[Data entries]

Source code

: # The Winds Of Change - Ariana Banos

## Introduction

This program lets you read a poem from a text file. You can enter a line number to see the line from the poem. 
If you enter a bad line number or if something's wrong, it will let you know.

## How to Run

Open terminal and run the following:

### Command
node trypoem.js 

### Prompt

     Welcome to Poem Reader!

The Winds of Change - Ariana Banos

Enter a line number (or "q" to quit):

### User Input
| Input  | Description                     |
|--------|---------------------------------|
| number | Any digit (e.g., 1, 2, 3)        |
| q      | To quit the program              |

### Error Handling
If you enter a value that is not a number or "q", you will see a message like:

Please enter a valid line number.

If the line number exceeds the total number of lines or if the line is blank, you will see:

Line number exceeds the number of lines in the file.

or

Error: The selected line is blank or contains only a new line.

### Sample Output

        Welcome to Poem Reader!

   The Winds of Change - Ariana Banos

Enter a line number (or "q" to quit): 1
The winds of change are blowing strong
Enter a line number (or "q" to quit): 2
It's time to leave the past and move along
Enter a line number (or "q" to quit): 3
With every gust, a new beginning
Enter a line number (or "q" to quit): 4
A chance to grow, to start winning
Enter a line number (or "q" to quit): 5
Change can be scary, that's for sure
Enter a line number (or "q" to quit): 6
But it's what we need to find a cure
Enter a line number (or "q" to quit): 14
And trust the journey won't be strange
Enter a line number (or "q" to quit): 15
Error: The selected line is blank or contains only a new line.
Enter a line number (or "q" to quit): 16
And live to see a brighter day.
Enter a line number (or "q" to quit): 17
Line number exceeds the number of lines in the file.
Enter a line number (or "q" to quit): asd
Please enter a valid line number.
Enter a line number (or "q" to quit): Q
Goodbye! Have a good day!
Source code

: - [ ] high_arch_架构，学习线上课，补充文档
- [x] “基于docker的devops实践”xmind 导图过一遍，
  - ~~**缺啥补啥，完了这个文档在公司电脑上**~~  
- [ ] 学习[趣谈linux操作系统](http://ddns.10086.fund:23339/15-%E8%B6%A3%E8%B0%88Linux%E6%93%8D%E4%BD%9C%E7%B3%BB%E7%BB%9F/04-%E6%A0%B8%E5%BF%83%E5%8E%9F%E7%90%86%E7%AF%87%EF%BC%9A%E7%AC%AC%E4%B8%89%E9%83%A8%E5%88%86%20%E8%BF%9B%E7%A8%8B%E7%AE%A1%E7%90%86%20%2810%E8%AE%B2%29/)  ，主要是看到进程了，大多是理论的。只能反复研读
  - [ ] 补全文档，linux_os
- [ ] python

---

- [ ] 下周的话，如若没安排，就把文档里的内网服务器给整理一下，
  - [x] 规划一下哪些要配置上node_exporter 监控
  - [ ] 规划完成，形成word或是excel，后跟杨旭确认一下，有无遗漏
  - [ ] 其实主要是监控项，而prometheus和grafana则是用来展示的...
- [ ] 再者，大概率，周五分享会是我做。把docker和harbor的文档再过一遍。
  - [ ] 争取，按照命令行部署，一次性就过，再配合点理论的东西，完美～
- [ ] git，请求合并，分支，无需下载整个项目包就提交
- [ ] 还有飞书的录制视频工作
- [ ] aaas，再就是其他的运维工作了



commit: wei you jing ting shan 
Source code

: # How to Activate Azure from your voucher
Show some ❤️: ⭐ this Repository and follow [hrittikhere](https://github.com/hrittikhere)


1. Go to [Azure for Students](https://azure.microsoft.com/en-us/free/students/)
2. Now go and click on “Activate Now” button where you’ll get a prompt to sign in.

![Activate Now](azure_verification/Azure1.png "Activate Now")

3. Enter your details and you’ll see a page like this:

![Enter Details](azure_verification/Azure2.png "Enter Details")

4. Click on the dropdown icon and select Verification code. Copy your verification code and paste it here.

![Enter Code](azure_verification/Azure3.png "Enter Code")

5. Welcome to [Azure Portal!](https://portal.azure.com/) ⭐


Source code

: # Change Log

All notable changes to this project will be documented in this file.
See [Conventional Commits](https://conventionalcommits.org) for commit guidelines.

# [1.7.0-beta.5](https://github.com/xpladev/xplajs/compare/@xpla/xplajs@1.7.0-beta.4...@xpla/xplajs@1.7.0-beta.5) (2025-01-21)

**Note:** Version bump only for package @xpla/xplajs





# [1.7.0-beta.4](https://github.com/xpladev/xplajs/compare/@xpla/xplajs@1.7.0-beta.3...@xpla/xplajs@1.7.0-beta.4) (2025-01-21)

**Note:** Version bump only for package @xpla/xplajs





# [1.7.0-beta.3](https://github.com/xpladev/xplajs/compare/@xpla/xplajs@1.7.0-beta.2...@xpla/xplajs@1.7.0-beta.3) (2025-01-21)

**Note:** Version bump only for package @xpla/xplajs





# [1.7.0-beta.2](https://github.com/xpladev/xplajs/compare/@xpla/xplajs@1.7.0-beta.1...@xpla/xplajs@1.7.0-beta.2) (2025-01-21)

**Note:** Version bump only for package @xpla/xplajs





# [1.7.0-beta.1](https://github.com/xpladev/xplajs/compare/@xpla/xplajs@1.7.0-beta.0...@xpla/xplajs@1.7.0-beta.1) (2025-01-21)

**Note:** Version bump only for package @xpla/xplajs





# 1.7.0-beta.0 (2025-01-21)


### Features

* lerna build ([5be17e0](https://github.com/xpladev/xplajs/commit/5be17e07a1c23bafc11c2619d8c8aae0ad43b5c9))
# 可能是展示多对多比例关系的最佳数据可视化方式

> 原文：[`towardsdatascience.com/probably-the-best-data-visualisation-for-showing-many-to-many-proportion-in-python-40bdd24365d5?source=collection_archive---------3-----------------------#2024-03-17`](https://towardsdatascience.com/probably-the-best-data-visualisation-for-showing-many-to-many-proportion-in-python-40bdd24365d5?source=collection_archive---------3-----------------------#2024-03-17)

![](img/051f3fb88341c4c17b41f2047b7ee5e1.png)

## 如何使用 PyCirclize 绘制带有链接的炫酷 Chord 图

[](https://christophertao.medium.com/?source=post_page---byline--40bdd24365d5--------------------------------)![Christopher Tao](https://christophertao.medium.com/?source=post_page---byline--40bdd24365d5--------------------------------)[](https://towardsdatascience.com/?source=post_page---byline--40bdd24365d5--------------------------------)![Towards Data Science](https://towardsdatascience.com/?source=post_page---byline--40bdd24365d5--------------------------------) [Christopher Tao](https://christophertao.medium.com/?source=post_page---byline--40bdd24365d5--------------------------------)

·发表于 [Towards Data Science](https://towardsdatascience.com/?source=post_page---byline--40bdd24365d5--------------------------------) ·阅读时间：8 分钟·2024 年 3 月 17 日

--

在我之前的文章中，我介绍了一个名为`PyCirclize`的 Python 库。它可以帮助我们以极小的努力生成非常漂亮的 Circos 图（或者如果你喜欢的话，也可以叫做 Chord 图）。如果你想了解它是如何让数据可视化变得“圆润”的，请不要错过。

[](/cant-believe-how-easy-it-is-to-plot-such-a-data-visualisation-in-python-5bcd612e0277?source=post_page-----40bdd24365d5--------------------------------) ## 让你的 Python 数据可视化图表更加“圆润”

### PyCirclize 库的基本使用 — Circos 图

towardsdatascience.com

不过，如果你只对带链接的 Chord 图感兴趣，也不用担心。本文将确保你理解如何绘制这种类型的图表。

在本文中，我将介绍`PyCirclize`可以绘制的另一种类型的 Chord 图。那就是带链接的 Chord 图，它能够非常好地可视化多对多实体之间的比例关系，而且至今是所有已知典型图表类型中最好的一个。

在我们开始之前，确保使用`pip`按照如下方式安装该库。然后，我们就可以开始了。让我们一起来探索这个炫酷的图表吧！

▶ [TASK OBJECTIVE]: With "from" as the search word, count the matching lines in the records and give the number alone.

▶ [EXPECTED ANSWER]: 2